- [PROBLEM DETAILS] This task calls for the complete listing below, reproduced exactly.

- [EXTRACTED DATA]
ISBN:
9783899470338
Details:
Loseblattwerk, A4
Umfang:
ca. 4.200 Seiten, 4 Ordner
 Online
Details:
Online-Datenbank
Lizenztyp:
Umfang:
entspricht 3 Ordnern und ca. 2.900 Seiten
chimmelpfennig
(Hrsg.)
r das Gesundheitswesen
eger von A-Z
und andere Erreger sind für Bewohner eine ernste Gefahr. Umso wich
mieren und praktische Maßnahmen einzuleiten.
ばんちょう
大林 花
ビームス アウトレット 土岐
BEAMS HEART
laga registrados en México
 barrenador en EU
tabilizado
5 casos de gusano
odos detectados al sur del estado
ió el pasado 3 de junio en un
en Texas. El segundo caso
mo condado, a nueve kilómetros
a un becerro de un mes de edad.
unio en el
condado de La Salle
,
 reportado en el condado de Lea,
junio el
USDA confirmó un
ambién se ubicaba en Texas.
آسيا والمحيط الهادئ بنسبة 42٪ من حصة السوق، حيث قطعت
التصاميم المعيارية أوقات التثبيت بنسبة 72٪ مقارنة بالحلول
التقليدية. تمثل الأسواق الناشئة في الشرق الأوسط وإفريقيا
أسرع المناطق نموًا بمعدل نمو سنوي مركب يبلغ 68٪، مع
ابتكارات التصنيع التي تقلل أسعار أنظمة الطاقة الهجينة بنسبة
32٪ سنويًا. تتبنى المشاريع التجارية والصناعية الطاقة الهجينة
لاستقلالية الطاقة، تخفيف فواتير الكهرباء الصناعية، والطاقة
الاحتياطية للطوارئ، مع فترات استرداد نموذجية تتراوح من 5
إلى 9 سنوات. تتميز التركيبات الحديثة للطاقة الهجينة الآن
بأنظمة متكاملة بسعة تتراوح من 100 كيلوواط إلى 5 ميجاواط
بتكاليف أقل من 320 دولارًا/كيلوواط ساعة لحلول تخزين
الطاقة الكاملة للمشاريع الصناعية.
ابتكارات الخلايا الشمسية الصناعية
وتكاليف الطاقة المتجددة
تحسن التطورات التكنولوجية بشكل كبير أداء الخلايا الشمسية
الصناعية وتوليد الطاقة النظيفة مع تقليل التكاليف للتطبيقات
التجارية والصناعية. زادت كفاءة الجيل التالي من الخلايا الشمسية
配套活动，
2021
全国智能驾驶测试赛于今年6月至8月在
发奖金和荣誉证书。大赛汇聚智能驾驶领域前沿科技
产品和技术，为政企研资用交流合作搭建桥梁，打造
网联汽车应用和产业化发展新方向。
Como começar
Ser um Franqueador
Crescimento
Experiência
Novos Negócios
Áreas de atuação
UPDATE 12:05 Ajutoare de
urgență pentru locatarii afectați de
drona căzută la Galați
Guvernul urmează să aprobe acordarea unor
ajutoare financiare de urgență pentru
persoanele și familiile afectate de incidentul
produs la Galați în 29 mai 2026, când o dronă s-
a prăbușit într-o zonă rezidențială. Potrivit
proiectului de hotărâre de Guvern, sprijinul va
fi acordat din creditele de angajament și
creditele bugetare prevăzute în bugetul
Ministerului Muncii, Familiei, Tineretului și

- [ANSWER SECTION]
ISBN:
9783899470338
Details:
Loseblattwerk, A4
Umfang:
ca. 4.200 Seiten, 4 Ordner
 Online
Details:
Online-Datenbank
Lizenztyp:
Umfang:
entspricht 3 Ordnern und ca. 2.900 Seiten
chimmelpfennig
(Hrsg.)
r das Gesundheitswesen
eger von A-Z
und andere Erreger sind für Bewohner eine ernste Gefahr. Umso wich
mieren und praktische Maßnahmen einzuleiten.
ばんちょう
大林 花
ビームス アウトレット 土岐
BEAMS HEART
laga registrados en México
 barrenador en EU
tabilizado
5 casos de gusano
odos detectados al sur del estado
ió el pasado 3 de junio en un
en Texas. El segundo caso
mo condado, a nueve kilómetros
a un becerro de un mes de edad.
unio en el
condado de La Salle
,
 reportado en el condado de Lea,
junio el
USDA confirmó un
ambién se ubicaba en Texas.
آسيا والمحيط الهادئ بنسبة 42٪ من حصة السوق، حيث قطعت
التصاميم المعيارية أوقات التثبيت بنسبة 72٪ مقارنة بالحلول
التقليدية. تمثل الأسواق الناشئة في الشرق الأوسط وإفريقيا
أسرع المناطق نموًا بمعدل نمو سنوي مركب يبلغ 68٪، مع
ابتكارات التصنيع التي تقلل أسعار أنظمة الطاقة الهجينة بنسبة
32٪ سنويًا. تتبنى المشاريع التجارية والصناعية الطاقة الهجينة
لاستقلالية الطاقة، تخفيف فواتير الكهرباء الصناعية، والطاقة
الاحتياطية للطوارئ، مع فترات استرداد نموذجية تتراوح من 5
إلى 9 سنوات. تتميز التركيبات الحديثة للطاقة الهجينة الآن
بأنظمة متكاملة بسعة تتراوح من 100 كيلوواط إلى 5 ميجاواط
بتكاليف أقل من 320 دولارًا/كيلوواط ساعة لحلول تخزين
الطاقة الكاملة للمشاريع الصناعية.
ابتكارات الخلايا الشمسية الصناعية
وتكاليف الطاقة المتجددة
تحسن التطورات التكنولوجية بشكل كبير أداء الخلايا الشمسية
الصناعية وتوليد الطاقة النظيفة مع تقليل التكاليف للتطبيقات
التجارية والصناعية. زادت كفاءة الجيل التالي من الخلايا الشمسية
配套活动，
2021
全国智能驾驶测试赛于今年6月至8月在
发奖金和荣誉证书。大赛汇聚智能驾驶领域前沿科技
产品和技术，为政企研资用交流合作搭建桥梁，打造
网联汽车应用和产业化发展新方向。
Como começar
Ser um Franqueador
Crescimento
Experiência
Novos Negócios
Áreas de atuação
UPDATE 12:05 Ajutoare de
urgență pentru locatarii afectați de
drona căzută la Galați
Guvernul urmează să aprobe acordarea unor
ajutoare financiare de urgență pentru
persoanele și familiile afectate de incidentul
produs la Galați în 29 mai 2026, când o dronă s-
a prăbușit într-o zonă rezidențială. Potrivit
proiectului de hotărâre de Guvern, sprijinul va
fi acordat din creditele de angajament și
creditele bugetare prevăzute în bugetul
Ministerului Muncii, Familiei, Tineretului și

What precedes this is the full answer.